Analogous to electronics, photonic circuits can be condensed onto a chip, resulting in a photonic integrated circuit (PIC). Despite the nascent nature of these advancements compared to electronics, this field is progressing rapidly. Nevertheless, a pivotal challenge lies in the conversion of a PIC into a functional device, necessitating adept optical packaging and coupling strategies to facilitate the ingress and egress of light from the PIC.

For instance, in optical communication, establishing a connection with optical fibers is imperative for transporting light pulses over considerable distances. Alternatively, the PIC may encompass an optical sensor reliant on external light for its readout. Given that light on a PIC traverses minute channels with sub-micrometer dimensions, denoted as waveguides, the optical coupling process is exceedingly intricate and demands precise alignment between the PIC and external components. Owing to the fragility of optical components, meticulous packaging of the PIC is indispensable for ensuring device reliability.

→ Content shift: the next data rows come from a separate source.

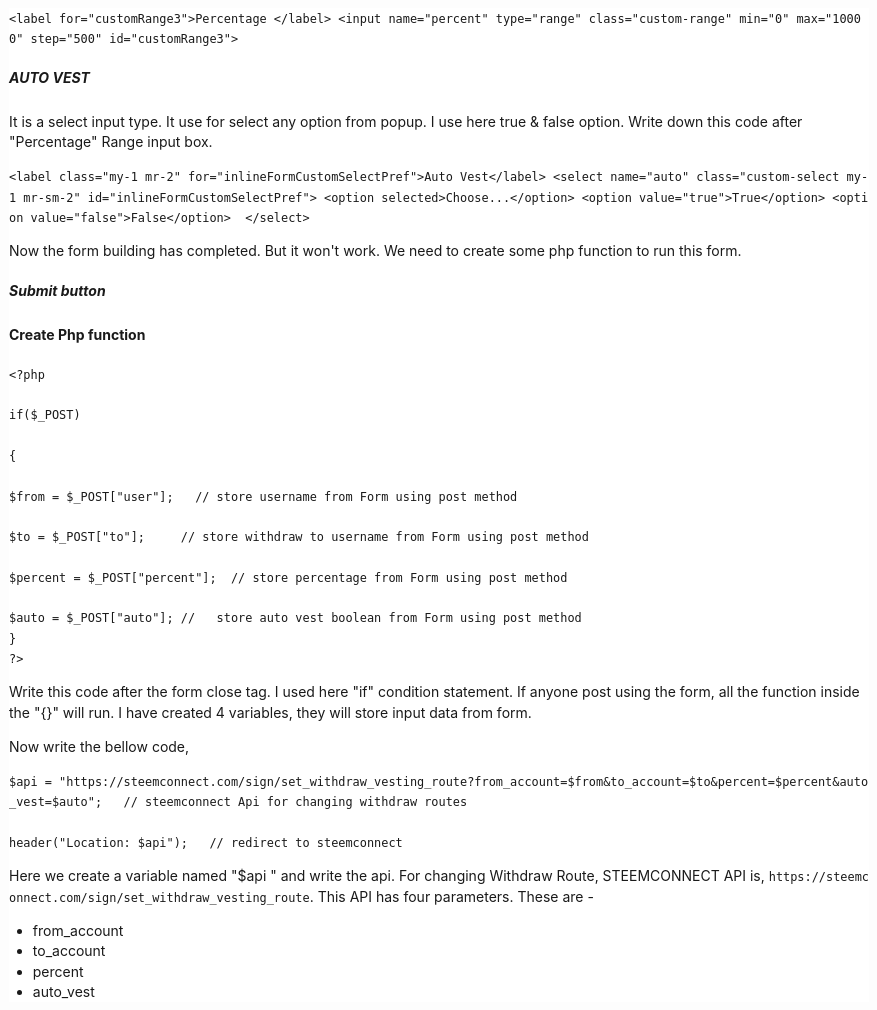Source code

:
 ```
<label for="customRange3">Percentage </label> <input name="percent" type="range" class="custom-range" min="0" max="10000" step="500" id="customRange3">
```

##### AUTO VEST
It is a select input type. It use for select any option from popup. I use here true & false option. Write down this code after "Percentage" Range input box.

```
<label class="my-1 mr-2" for="inlineFormCustomSelectPref">Auto Vest</label> <select name="auto" class="custom-select my-1 mr-sm-2" id="inlineFormCustomSelectPref"> <option selected>Choose...</option> <option value="true">True</option> <option value="false">False</option>  </select> 
```
Now the form building has completed. But it won't work. We need to create some php function to run this form.

#####  Submit button



#### Create Php function

```
<?php

if($_POST)

{

$from = $_POST["user"];   // store username from Form using post method

$to = $_POST["to"];     // store withdraw to username from Form using post method

$percent = $_POST["percent"];  // store percentage from Form using post method

$auto = $_POST["auto"]; //   store auto vest boolean from Form using post method
}
?>
```
Write this code after the form close tag. 
I used here "if" condition statement. If anyone post using the form, all the function inside the "{}" will run. I have created 4 variables, they will store input data from form.

Now write the bellow code,

```
$api = "https://steemconnect.com/sign/set_withdraw_vesting_route?from_account=$from&to_account=$to&percent=$percent&auto_vest=$auto";   // steemconnect Api for changing withdraw routes

header("Location: $api");   // redirect to steemconnect

```
Here we create a variable named "$api " and write the api.
For changing Withdraw Route,  STEEMCONNECT API is, ``https://steemconnect.com/sign/set_withdraw_vesting_route``. This API has four parameters.  These are -
- from_account
- to_account
- percent
- auto_vest

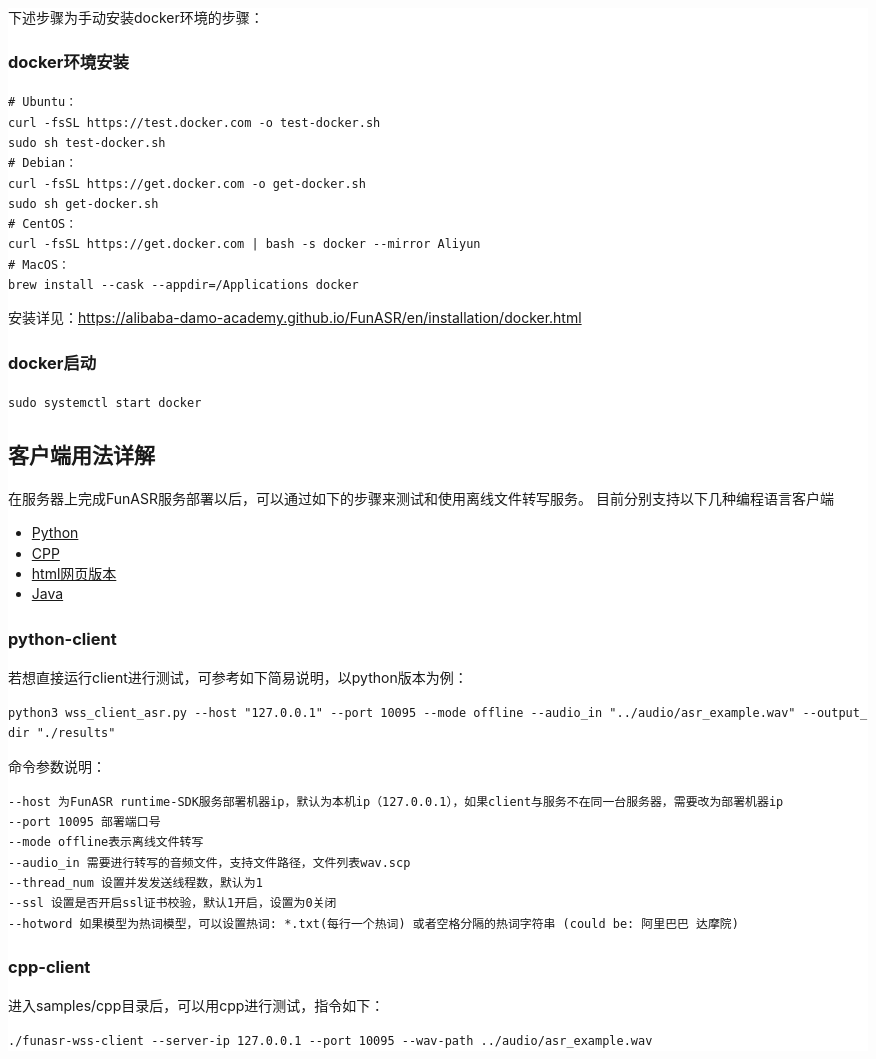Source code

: 下述步骤为手动安装docker环境的步骤：

### docker环境安装
```shell
# Ubuntu：
curl -fsSL https://test.docker.com -o test-docker.sh 
sudo sh test-docker.sh 
# Debian：
curl -fsSL https://get.docker.com -o get-docker.sh 
sudo sh get-docker.sh 
# CentOS：
curl -fsSL https://get.docker.com | bash -s docker --mirror Aliyun 
# MacOS：
brew install --cask --appdir=/Applications docker
```

安装详见：https://alibaba-damo-academy.github.io/FunASR/en/installation/docker.html

### docker启动

```shell
sudo systemctl start docker
```


## 客户端用法详解

在服务器上完成FunASR服务部署以后，可以通过如下的步骤来测试和使用离线文件转写服务。
目前分别支持以下几种编程语言客户端

- [Python](#python-client)
- [CPP](#cpp-client)
- [html网页版本](#Html网页版)
- [Java](#Java-client)

### python-client
若想直接运行client进行测试，可参考如下简易说明，以python版本为例：

```shell
python3 wss_client_asr.py --host "127.0.0.1" --port 10095 --mode offline --audio_in "../audio/asr_example.wav" --output_dir "./results"
```

命令参数说明：
```text
--host 为FunASR runtime-SDK服务部署机器ip，默认为本机ip（127.0.0.1），如果client与服务不在同一台服务器，需要改为部署机器ip
--port 10095 部署端口号
--mode offline表示离线文件转写
--audio_in 需要进行转写的音频文件，支持文件路径，文件列表wav.scp
--thread_num 设置并发发送线程数，默认为1
--ssl 设置是否开启ssl证书校验，默认1开启，设置为0关闭
--hotword 如果模型为热词模型，可以设置热词: *.txt(每行一个热词) 或者空格分隔的热词字符串 (could be: 阿里巴巴 达摩院)
```

### cpp-client
进入samples/cpp目录后，可以用cpp进行测试，指令如下：
```shell
./funasr-wss-client --server-ip 127.0.0.1 --port 10095 --wav-path ../audio/asr_example.wav
```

The research team led by Prof. Van Steenberge and Prof. Jeroen Missinne at Ghent University and imec is actively developing solutions to surmount the challenges associated with packaging and integrating PICs for cutting-edge telecommunication systems, sensors, and biomedical devices. A key focus of their efforts involves the utilization of miniature lenses (microlenses) to facilitate seamless connections between the optical channels on PICs and external optical fibers or other elements. They have successfully demonstrated the integration of microlenses into the PIC during its fabrication process or the incorporation of external microlenses during the packaging phase.

In a specific application, a small ball lens with a diameter of 300 micrometers was employed to establish an efficient connection between a sensor on a PIC and an optical fiber, which, in turn, could be linked to standard readout equipment. Furthermore, the paper delineates the essential steps taken to transmute the PIC into a functional and fully packaged miniature sensor probe, boasting a diameter of less than 2 mm. The optical sensor developed in this demonstration is a Bragg grating temperature sensor with the capacity to measure temperatures up to 180°C.

This sensor was realized within the framework of the European SEER project, conducted in collaboration with Argotech (Czech Republic) and the Photonics Communications Research Laboratory at the National Technical University of Athens (Greece). The overarching objective of the project is to integrate optical sensors into the manufacturing processes for composite parts, such as those utilized in aircraft, with the ultimate aim of optimizing processes, conserving energy, and reducing costs.